Over here both words translate into the same one, tro. I can sense the nuances of the English words, but they seem to be used synonymously a lot of the time.
We are talking about a religious context, would the meaning of the words shift if we stepped into a secular context?
Hi, with the wondrous help of Google Translate, I see "tro" is Swedish for "believe". Obviously, no nuances on Google!
I have distinguished the two, faith and belief, ever since dipping into a book by the Christian theologian John Hicks. Can't remember much about it now, so long ago. Now, as I've drifted more towards the "east" and the Buddhist way of seeing, the two are totally distinct. Now, faith is virtually synonymous with Reality itself - the Ground in which we "live and move and have our being" (or "non-being"!) For the zen master Dogen, faith and enlightenment interpenetrate each other. "Belief" from this perspective corrupts faith, in as much as the Ground/Faith is radical freedom - as Dogen says, "purposeless, goalless, objectless, and meaningless." Belief is the "self" clinging to the past, and inevitably dictating the future.

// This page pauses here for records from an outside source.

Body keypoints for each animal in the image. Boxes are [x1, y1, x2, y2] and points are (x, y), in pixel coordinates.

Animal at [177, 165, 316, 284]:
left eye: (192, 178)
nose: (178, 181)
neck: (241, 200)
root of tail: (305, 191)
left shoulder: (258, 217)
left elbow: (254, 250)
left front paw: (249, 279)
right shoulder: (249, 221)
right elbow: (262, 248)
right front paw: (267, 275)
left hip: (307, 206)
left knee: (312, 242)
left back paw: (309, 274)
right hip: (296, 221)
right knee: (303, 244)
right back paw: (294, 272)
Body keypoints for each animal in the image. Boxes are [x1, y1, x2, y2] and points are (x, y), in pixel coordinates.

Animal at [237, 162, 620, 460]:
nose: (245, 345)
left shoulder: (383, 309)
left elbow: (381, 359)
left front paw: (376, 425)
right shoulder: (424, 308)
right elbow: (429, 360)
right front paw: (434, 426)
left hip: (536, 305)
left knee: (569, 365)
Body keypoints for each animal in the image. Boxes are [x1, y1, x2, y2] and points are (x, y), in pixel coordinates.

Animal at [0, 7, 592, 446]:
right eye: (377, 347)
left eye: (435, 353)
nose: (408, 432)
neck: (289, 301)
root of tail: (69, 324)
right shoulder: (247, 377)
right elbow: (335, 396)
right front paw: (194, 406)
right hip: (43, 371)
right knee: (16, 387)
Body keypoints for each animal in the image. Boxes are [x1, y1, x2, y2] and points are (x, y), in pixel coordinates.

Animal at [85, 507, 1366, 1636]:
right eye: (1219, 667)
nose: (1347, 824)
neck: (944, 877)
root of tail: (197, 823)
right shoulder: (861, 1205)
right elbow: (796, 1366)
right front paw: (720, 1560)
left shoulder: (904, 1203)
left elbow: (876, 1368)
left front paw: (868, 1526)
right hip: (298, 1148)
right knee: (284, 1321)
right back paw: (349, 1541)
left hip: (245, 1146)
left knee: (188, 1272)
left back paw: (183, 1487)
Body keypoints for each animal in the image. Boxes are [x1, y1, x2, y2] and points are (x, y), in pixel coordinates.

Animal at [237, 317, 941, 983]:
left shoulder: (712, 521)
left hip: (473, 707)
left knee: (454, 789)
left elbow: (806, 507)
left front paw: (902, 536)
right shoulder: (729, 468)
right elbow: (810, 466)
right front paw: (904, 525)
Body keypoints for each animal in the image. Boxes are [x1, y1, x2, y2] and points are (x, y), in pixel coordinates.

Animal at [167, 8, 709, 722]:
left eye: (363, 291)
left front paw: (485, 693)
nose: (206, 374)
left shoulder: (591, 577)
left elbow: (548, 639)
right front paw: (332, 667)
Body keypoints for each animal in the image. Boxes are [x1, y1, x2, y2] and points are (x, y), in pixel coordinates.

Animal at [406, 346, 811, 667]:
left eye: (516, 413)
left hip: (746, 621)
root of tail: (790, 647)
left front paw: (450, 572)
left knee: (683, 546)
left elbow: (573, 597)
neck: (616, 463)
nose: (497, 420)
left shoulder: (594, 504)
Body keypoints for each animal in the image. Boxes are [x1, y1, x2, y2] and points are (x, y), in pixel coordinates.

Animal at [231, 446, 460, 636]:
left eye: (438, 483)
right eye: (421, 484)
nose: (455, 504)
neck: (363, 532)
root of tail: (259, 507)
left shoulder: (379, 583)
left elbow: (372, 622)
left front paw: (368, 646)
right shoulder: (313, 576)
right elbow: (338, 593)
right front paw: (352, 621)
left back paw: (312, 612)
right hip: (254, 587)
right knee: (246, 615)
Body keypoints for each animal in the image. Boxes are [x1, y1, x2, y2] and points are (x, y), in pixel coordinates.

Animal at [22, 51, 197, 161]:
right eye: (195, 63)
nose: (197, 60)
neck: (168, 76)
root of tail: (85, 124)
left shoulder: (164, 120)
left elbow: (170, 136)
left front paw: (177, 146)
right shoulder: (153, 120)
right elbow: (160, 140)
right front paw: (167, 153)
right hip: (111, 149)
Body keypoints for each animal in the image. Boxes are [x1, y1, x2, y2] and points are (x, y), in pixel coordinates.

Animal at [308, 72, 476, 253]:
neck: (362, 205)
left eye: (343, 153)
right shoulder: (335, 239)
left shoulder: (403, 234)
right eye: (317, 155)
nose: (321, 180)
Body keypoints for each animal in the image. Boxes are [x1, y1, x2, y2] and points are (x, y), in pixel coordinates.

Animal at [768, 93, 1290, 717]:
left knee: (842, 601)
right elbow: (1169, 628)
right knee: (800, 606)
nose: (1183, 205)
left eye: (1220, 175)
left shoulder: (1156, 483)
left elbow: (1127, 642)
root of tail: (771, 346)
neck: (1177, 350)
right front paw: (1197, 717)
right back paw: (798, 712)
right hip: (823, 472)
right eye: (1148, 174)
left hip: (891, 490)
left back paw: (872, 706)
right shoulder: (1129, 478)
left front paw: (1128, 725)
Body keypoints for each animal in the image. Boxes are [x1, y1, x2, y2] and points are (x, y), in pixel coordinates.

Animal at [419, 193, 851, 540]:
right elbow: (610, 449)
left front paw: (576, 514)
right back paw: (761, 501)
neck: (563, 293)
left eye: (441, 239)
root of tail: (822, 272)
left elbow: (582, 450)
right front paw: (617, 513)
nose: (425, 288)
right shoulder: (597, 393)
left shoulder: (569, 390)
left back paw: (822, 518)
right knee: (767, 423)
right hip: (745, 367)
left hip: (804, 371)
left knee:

As Eckhart says, "Love has no why".
Yes, I suppose a religious context. Salvation - or in Buddhism, Enlightenment (in Theravada, "this unshakeable deliverance of mind", which in the texts also speaks of love as being the "liberation of the heart") is the bottom line.
Transposing the words into the "secular" realm, I flounder a bit (if I do not flounder already!) As I see it, anyone involved in the scientific endeavour must surely have some sort of trust/faith that Reality is intelligible, and whatever belief/theories held would be subject to change? I don't know.